Dog Lovers (shown in orange)

And a fourth of them have children (shown in orange):


Has Children (shown in orange)

And almost all of them take two or more vacations per year (shown in orange):


Takes 2+ Vacations Per Year (shown in orange)

Attributes that are shared across most or all of the seed audience members (in this example, taking 2 or more vacations per year) are considered strongly predictive, meaning that attribute likely correlates to the high spending behavior of the seed audience. Attributes that are not widely shared (in this example, having children) are considered weakly predictive.

Scoring the Population Dataset Characteristics

We then compare the predictive characteristics of the seed segment against the characteristics for the records in the population dataset. Each record in the population dataset is then scored based on the number and strength of any shared predictive attributes.

In this simplified example, the image below shows a possible scoring scheme on population data:

  • Gray shows consumers that don’t match the seed audience attributes in any way

  • Blue shows consumers that are a weak match (such as records that have only one weakly predictive attribute, like "has children")

  • Orange shows consumers that are a medium match (such as records that have two predictive attributes or one strongly predictive attribute, like "takes two or more vacations per year")

  • Red shows consumers that are a good match (such as records that have two or more strongly predictive attributes)

  • Green shows consumers that are a strong match (such as records that have all predictive attributes).


Based on the modeling, the consumers in green are more likely to become a high spender than the consumers in blue or orange. If you're mostly concerned with accuracy, you might want to target only the consumers in green. If you'd like more reach, you might include the consumers in red and orange. And if you want maximum reach while still preserving some of the benefits of lookalike modeling, you might also include the consumers in blue.

Determining the Modeled Audience Size

From the characteristics of the seed audience, we create a modeled audience. Once the modeled audience has been created, you adjust the size of the modeled audience to your desired level, based on your goals

  • A smaller size is more likely to reach only consumers who strongly share the characteristics of the seed audience (in this example, the consumers in green). In general, smaller modeled audiences have higher precision but lower reach.

  • A larger size reaches more consumers but might reach more consumers who only weakly share those characteristics (such as the consumers in blue).

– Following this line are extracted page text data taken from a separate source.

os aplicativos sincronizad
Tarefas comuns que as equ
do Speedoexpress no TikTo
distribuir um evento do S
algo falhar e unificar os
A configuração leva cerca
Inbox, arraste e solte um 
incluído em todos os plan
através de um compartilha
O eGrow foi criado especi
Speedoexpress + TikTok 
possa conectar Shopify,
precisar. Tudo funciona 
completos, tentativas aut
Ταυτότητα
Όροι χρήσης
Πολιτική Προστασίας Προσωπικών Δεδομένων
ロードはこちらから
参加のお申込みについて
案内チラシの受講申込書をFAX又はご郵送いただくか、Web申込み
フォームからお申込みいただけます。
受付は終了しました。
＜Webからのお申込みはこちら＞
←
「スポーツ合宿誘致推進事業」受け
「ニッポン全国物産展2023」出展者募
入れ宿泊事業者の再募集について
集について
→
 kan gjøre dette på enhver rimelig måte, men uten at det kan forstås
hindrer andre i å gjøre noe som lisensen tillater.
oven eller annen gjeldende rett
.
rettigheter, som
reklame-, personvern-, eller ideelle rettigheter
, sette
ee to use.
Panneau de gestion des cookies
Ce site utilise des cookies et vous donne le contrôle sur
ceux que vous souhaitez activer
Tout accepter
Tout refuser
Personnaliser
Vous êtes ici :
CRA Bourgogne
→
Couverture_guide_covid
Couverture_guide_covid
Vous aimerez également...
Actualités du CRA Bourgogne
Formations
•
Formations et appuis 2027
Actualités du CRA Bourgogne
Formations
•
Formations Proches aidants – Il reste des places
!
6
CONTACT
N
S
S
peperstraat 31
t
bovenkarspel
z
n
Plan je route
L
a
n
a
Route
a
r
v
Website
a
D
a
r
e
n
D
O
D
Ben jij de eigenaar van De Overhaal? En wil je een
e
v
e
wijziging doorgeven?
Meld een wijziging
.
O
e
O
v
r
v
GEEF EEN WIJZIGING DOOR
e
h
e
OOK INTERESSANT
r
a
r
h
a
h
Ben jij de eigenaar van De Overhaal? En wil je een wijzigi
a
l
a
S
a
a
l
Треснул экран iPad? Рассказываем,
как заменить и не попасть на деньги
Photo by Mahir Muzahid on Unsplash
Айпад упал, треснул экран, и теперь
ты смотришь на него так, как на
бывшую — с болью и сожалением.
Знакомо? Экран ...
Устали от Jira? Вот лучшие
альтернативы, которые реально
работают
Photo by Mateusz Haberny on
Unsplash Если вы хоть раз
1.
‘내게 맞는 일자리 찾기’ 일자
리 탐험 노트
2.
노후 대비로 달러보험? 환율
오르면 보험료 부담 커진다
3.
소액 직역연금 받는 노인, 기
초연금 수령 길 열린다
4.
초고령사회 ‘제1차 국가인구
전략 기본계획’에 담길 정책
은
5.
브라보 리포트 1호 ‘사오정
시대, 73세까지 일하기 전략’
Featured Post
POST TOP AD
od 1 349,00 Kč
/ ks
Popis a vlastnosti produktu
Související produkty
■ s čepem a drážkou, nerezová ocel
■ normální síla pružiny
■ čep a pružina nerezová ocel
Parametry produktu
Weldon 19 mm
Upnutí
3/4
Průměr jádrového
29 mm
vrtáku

In general, larger modeled audiences have lower precision but higher reach.


What if the seed audience is not distinctive? There might be times when the members of your seed audience do not share enough characteristics to be predictive. We can still create a modeled audience but will warn you when we feel that there isn’t enough predictive power for that modeled audience to be effective no matter the size.

Once you've created a modeled audience, you can use that modeled audience to target those consumers on your desired destinations.

LiveRamp Population Dataset

You can use our LiveRamp population dataset to build lookalike models. The LiveRamp population dataset includes audiences and simple CPM/percent media licensing and is easy to create with our lookalike user interface in Customer Profiles.


This feature is only available to U.S. accounts. To request this feature, create a Safe Haven case in the LiveRamp Community portal.